Activity:
A faithful, word-for-word copy of the data below is required, without pictures.

Task input:
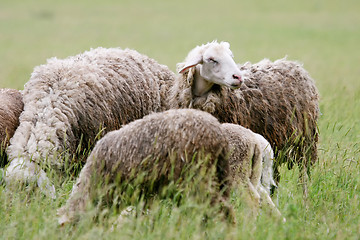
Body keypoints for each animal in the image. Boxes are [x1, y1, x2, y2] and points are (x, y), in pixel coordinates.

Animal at [167, 46, 320, 189]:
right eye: (211, 59)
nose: (238, 77)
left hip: (305, 143)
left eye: (231, 56)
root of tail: (294, 65)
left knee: (304, 174)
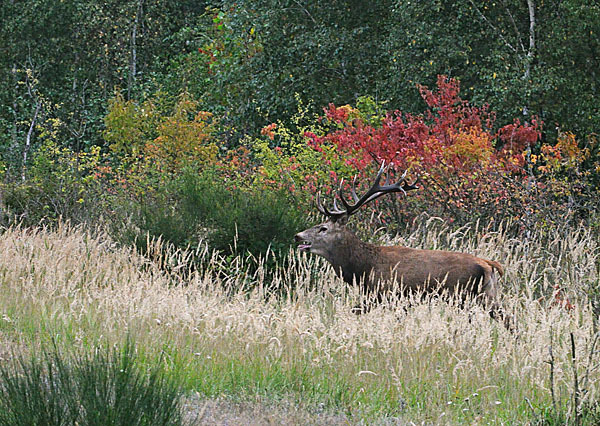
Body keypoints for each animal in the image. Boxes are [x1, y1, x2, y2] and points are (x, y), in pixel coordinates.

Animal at [292, 163, 512, 330]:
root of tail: (488, 264)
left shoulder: (385, 293)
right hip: (488, 295)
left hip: (463, 295)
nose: (297, 236)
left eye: (323, 228)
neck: (363, 267)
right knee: (509, 319)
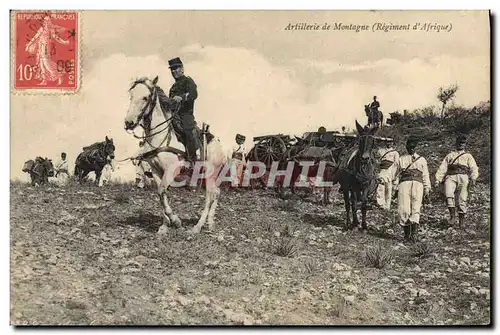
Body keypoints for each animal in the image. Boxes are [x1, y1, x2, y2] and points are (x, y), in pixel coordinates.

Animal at [124, 76, 226, 234]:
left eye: (145, 97)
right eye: (131, 96)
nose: (129, 122)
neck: (159, 136)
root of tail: (218, 145)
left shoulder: (172, 171)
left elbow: (162, 191)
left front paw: (176, 221)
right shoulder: (156, 171)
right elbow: (161, 194)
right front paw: (164, 226)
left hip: (210, 174)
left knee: (209, 196)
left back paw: (198, 226)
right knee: (217, 192)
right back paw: (210, 223)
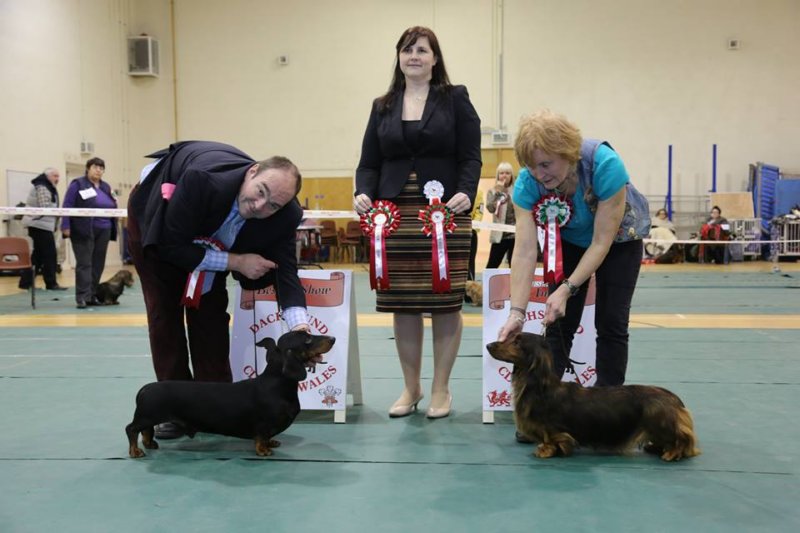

Exercise output:
Body keypoints for each animal in the image. Boxes are [x1, y1, x2, y2] and points are (x, y), in pixel coordinates.

Animal at [167, 46, 320, 189]:
right eye: (211, 59)
nose: (238, 77)
left hip: (305, 143)
left eye: (231, 56)
root of tail: (294, 65)
left knee: (304, 174)
Body keypoints for each animal in the image. Boxes are [x1, y1, x2, y2] and points are (x, y), in pixel coordinates.

Animal at [292, 163, 512, 330]:
root of tail: (488, 264)
left shoulder: (385, 293)
right hip: (488, 295)
left hip: (463, 295)
nose: (297, 236)
left eye: (323, 228)
neck: (363, 267)
right knee: (509, 319)
Body keypoints for each animal in the image. Boxes are [x1, y1, x2, y2] and points are (x, y), in pixel coordinates.

Animal at [124, 76, 226, 234]:
left eye: (145, 97)
right eye: (131, 96)
nose: (129, 122)
neck: (159, 136)
root of tail: (218, 145)
left shoulder: (172, 171)
left elbow: (162, 191)
left front paw: (176, 221)
right shoulder: (156, 171)
right elbow: (161, 194)
right front paw: (164, 226)
left hip: (210, 174)
left knee: (209, 196)
left back paw: (198, 226)
right knee: (217, 192)
right back paw: (210, 223)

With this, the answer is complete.